Exercise input:
------

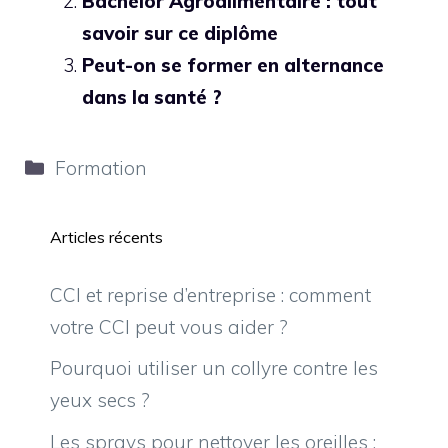
Bachelor Agroalimentaire : tout
savoir sur ce diplôme
Peut-on se former en alternance
dans la santé ?
Catégories
Formation
Articles récents
CCI et reprise d’entreprise : comment
votre CCI peut vous aider ?
Pourquoi utiliser un collyre contre les
yeux secs ?
Les sprays pour nettoyer les oreilles :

------

What to work on: Could you swap "collyre" for "gel" in the material, starting at its first line and stopping after the line that contains "yeux secs ?", and give those lines back otherwise unchanged, leaving out the pictures?

Exercise output:
Bachelor Agroalimentaire : tout
savoir sur ce diplôme
Peut-on se former en alternance
dans la santé ?
Catégories
Formation
Articles récents
CCI et reprise d’entreprise : comment
votre CCI peut vous aider ?
Pourquoi utiliser un gel contre les
yeux secs ?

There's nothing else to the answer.